I understand that people have different learning needs, home situations, etc. If something isn’t working for you in the class, please reach out and let’s try to work it out.

- Students will learn about modern tools for data processing, including random sampling and hashing, low-memory streaming algorithms, linear and non-linear dimensionality reduction, spectral graph theory, and continuous optimization. A major goal is to be familiar at a high level with a breadth of algorithmic tools beyond combinatorial algorithms, which are the main focus of most undergraduate algorithms courses.
- Through problem sets, students will develop the ability to apply and modify these algorithmic tools to tackle new problems, beyond those discussed in class. They will strengthen their ability to think creatively about algorithmic problems and push beyond known approaches, to develop solutions of their own.
- Through assessments that emphasize formal proofs, students will strengthen their ability to formulate problems mathematically and analyze them rigorously.
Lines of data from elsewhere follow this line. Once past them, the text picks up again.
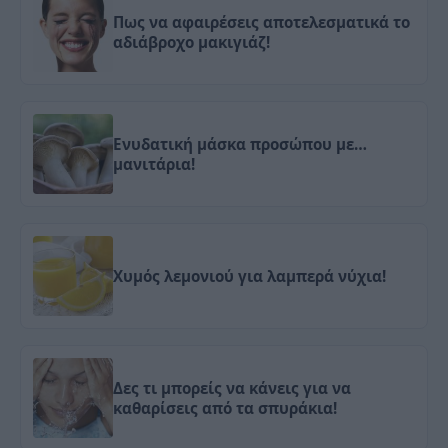
Πως να αφαιρέσεις αποτελεσματικά το
αδιάβροχο μακιγιάζ!
Ενυδατική μάσκα προσώπου με…
μανιτάρια!
Χυμός λεμονιού για λαμπερά νύχια!
Δες τι μπορείς να κάνεις για να
καθαρίσεις από τα σπυράκια!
- Through algorithmic problems, students will practice applying fundamental tools in probability theory and linear algebra, which are broadly applicable in data science and machine learning. These include concentration bounds and methods for decomposing complex random variables, eigendecomposition, orthogonal projection, important matrix identities, and fundamentals of high-dimensional geometry and random matrix theory.